# Green Community - Motor City



## Solomon42 (Jun 6, 2013)

I am planing to move to Green Community Motor City but I hear the noise from Autodrom and Car races is quite annoying. Please give me if this is correct?

Many thanks

Solomon


----------



## ccr (Jun 20, 2010)

My dentist is in the Motor City area, and about 30% of the times that I have been there, the noise was definitely loud and annoying.

Not sure how far the noise carry to the housing complex, so if you are further away from the track, it might not be so bad.

If you know when is most popular time for people running the track, go to see if the noise reach where your place will be...


----------



## NjxNA (Jan 13, 2013)

Unless you've been to the destist on Friday or Saturday morning, sounds pretty uncommon to me.
Matter of fact, the Autodrome is 90% of the time empty and its noise is nothing to worry about.
Would only worry if I should move to Fox Hill buildings (other end of the track).
As suggested, go there on a Friday morning and check yourself.


----------



## ccr (Jun 20, 2010)

NjxNA said:


> Unless you've been to the destist on Friday or Saturday morning...


Yes, most of the time on Fri or Sat...


----------



## Chocoholic (Oct 29, 2012)

Solomon42 said:


> I am planing to move to Green Community Motor City


Another Green Community? So now that's 3? lol all getting very confusing.

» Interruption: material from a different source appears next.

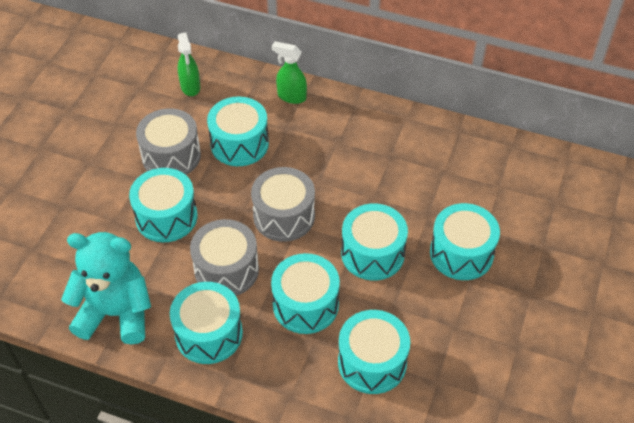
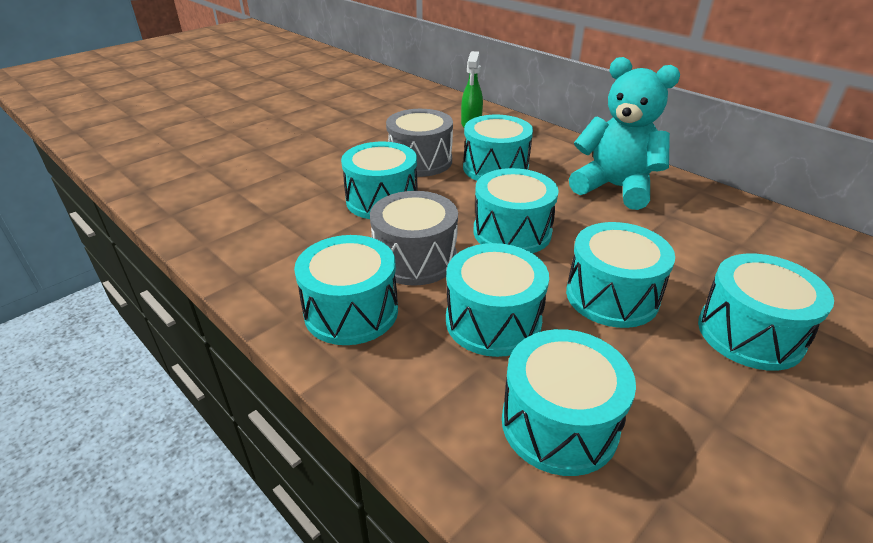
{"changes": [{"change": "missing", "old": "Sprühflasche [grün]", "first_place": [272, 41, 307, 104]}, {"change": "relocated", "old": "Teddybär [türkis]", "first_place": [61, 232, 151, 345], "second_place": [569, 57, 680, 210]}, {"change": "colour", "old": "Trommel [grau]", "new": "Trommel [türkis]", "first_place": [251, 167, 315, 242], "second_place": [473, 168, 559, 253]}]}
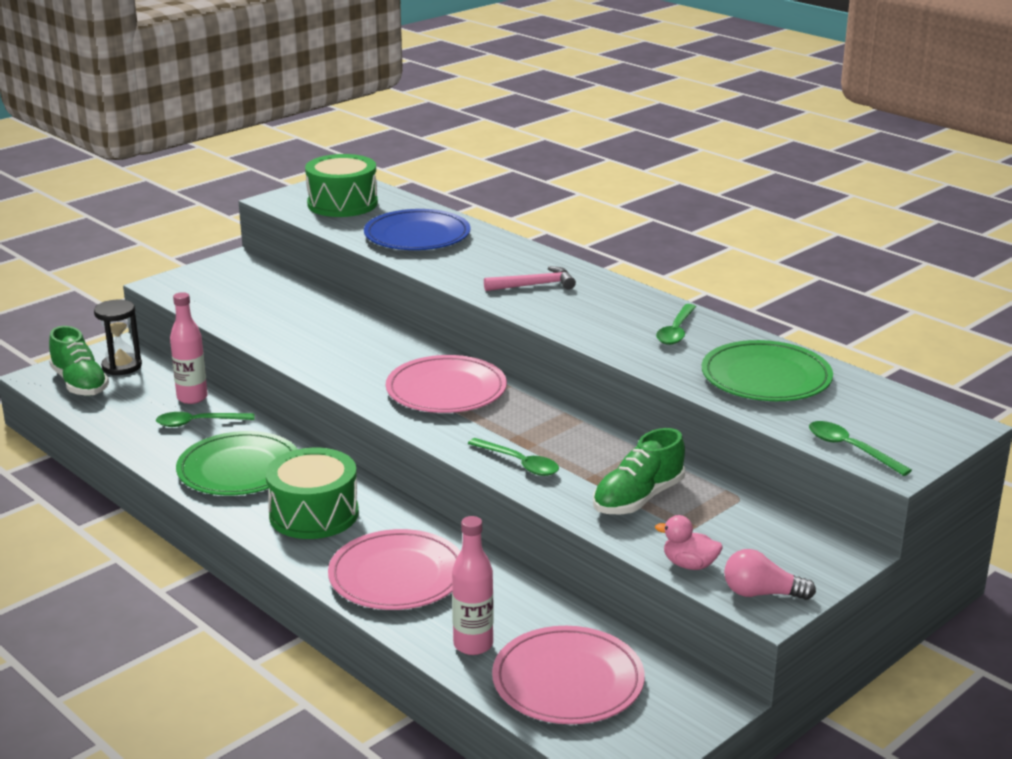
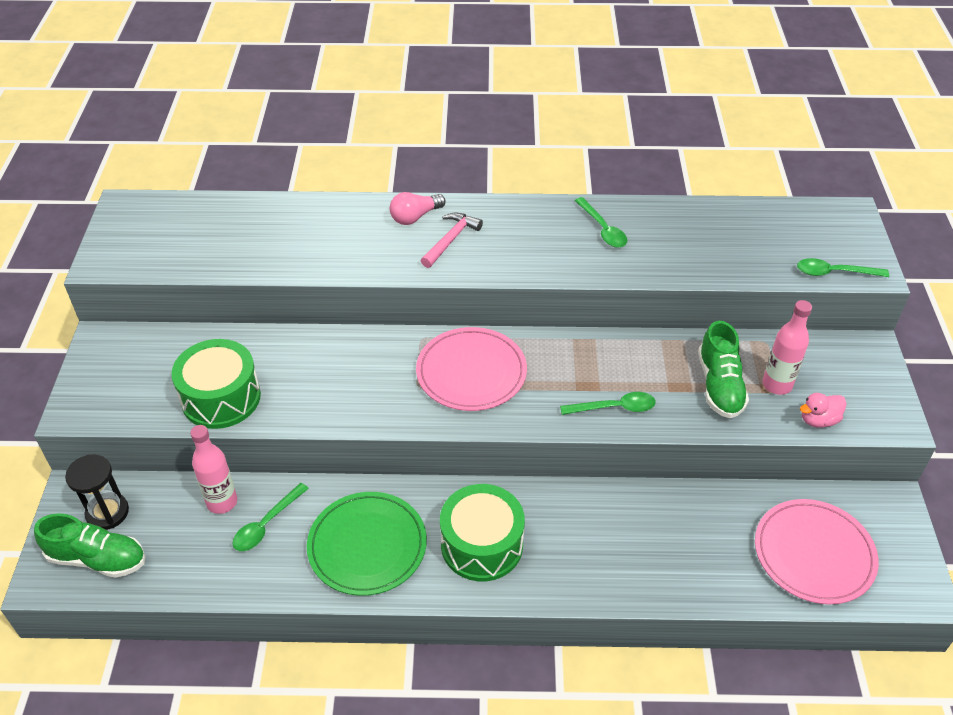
{"changes": [{"change": "missing", "old": "Teller [rosa]", "first_place": [328, 529, 461, 610]}, {"change": "missing", "old": "Teller [blau]", "first_place": [364, 209, 471, 250]}, {"change": "missing", "old": "Teller [grün]", "first_place": [702, 340, 833, 401]}, {"change": "relocated", "old": "Trommel [grün]", "first_place": [305, 154, 378, 217], "second_place": [171, 339, 261, 429]}, {"change": "relocated", "old": "Flasche [rosa]", "first_place": [452, 516, 493, 655], "second_place": [762, 300, 812, 395]}, {"change": "relocated", "old": "Glühbirne [rosa]", "first_place": [724, 549, 816, 600], "second_place": [390, 192, 445, 225]}]}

The Autodrome is pretty dead these days. I go to the gym there - haven't seen a car on the track for weeks - but then it's not the season for it right now.

Just be aware that the Autodrome has now been passed as an F1 testing prelim track, so that's likely to make it pretty busy and noisy in the future. They also have a couple of 24 hour races throughout the year.

http://gulfnews.com/sport/motorsport/dubai-autodrome-would-welcome-f1-testing-1.1214659


----------